[Collected data]
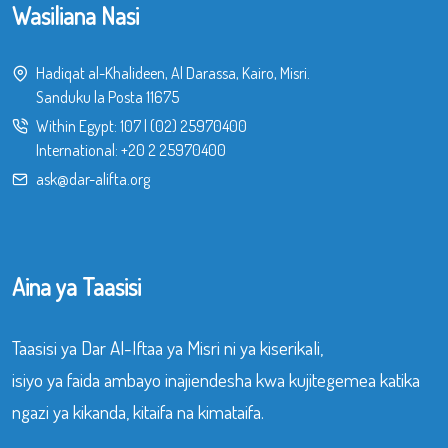
Wasiliana Nasi
Hadiqat al-Khalideen, Al Darassa, Kairo, Misri.
Sanduku la Posta 11675
Within Egypt:
107
|
(02) 25970400
International:
+20 2 25970400
ask@dar-alifta.org
Aina ya Taasisi
Taasisi ya Dar Al-Iftaa ya Misri ni ya kiserikali,
isiyo ya faida ambayo inajiendesha kwa kujitegemea katika
ngazi ya kikanda, kitaifa na kimataifa.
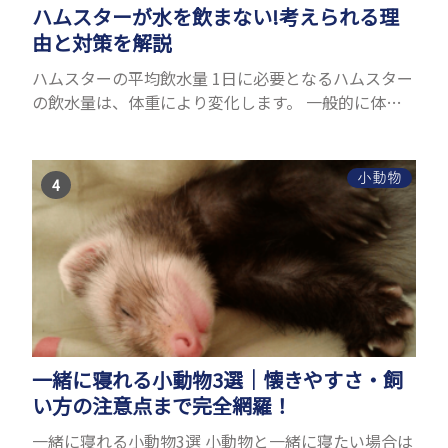
ハムスターが水を飲まない!考えられる理
由と対策を解説
ハムスターの平均飲水量 1日に必要となるハムスター
の飲水量は、体重により変化します。 一般的に体重
の約10％の水を毎日摂取しなければなりません。ハ
ムスターの種類やサイズにもよりますが、平均10〜
15c...
小動物
一緒に寝れる小動物3選｜懐きやすさ・飼
い方の注意点まで完全網羅！
一緒に寝れる小動物3選 小動物と一緒に寝たい場合は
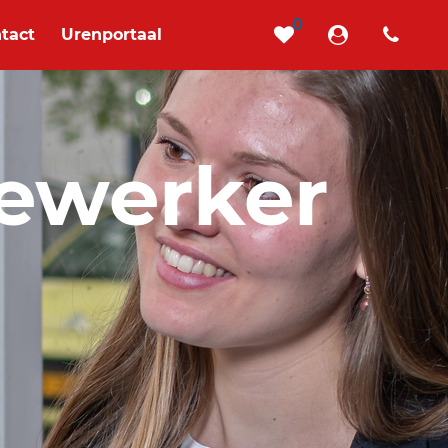
0
tact
Urenportaal
ewerker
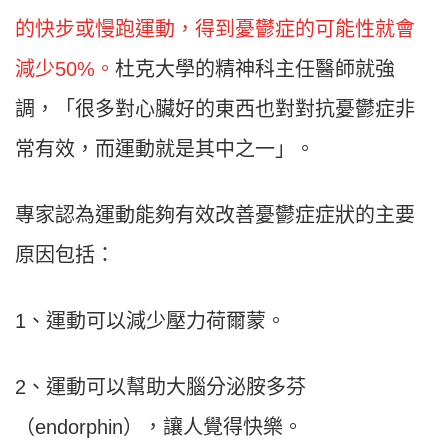
的快步或慢跑運動，得到憂鬱症的可能性就會
減少50%。
杜克大學的精神科主任醫師就強
調，「很多對心臟好的東西也對對抗憂鬱症非
常有效，而運動就是其中之一」。
專家認為運動能夠有效改善憂鬱症症狀的主要
原因包括：
1、運動可以減少壓力荷爾蒙。
2、運動可以幫助大腦分泌胺多芬
（endorphin），讓人覺得快樂。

Problem details ▸ Which lines run from the one containing "の飲水量は、体重により変化します。 一般的に体重" to the end of the data above? Set down those lines exactly, and only those, without any pictures.

Completed task ▸
の飲水量は、体重により変化します。 一般的に体重
の約10％の水を毎日摂取しなければなりません。ハ
ムスターの種類やサイズにもよりますが、平均10〜
15c...
小動物
一緒に寝れる小動物3選｜懐きやすさ・飼
い方の注意点まで完全網羅！
一緒に寝れる小動物3選 小動物と一緒に寝たい場合は
0
tact
Urenportaal
ewerker
的快步或慢跑運動，得到憂鬱症的可能性就會
減少50%。
杜克大學的精神科主任醫師就強
調，「很多對心臟好的東西也對對抗憂鬱症非
常有效，而運動就是其中之一」。
專家認為運動能夠有效改善憂鬱症症狀的主要
原因包括：
1、運動可以減少壓力荷爾蒙。
2、運動可以幫助大腦分泌胺多芬
（endorphin），讓人覺得快樂。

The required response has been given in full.